The Ronald McDonald House located in Guatemala City is part of a family of facilities within the Ronald McDonald House Charities. The foundation houses families from the country’s interior whose children are undergoing medical treatment in the national hospital in Guatemala’s capital city. The House will annually host more than 2000 families under the motto "A home away from home".
The project recognizes the work and needs of all its occupants, identifying itself as a "house" and rather than a "building," despite its dimensions. The staff’s operating protocols, program and space are conceptually designed to provide the families the warmth of a home with a sense of community. These characteristics contribute to the construction of a particular architectural language that reduces the perception of scale of the large program and conveys a sense of security and domestic warmth.

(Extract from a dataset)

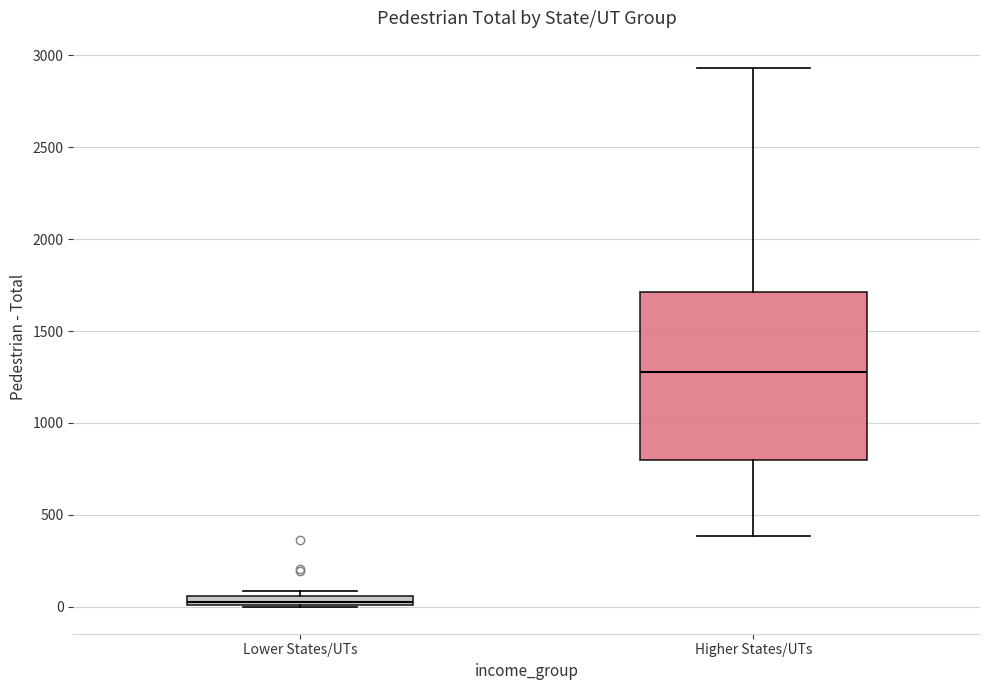

Which box's median line is the highest?

Higher States/UTs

The Ronald McDonald House is located near the most important public hospital complex in the country and opposite to other Ronald McDonald House. The physical proximity among these houses allows urban interrelation and synergy between them.
One example of the relationship between the houses is the corner plaza and cylindrical tower, which constitute the element with the greatest symbolic value within the complex. The tower of all children, as we have named it, has a brick skin façade of more than 20,000 pieces.
The rigging of the tower represents the diversity of our country’s children and through the harmony of shades and arrangement of the bricks the design endows the project with a strong identity. This large independent volume contains a double height multipurpose room on the first level, accessed from the plaza, and a spiritual reflection chapel connected to the main building via a bridge on the second level.
The main building, which contains most of the program, follows an L-shape configuration, which favors the relationship flow and takes advantage of natural light and ventilation. For this, the use of latticework becomes an essential strategy of passive technology to take advantage of the privileged climate of Guatemala City.
Within its occupancy plan, the house has private rooms and a series of common spaces, dining room, chapel, reading room, game rooms, cellars, laundry rooms and terraces scattered throughout the building, allowing simultaneous housing of up to 40 families. The first floor contains mainly the administrative and service areas combined with the collective use program. All the rooms and common spaces are grouped on the next three floors.
The Ronald McDonald House is projected as a community support facility, which recognizes the relationships and needs, both individual and collective, of the families who in conditions of adversity lodge there. It is a project that places people as the highest priority and in an effort to embody a more humane architecture.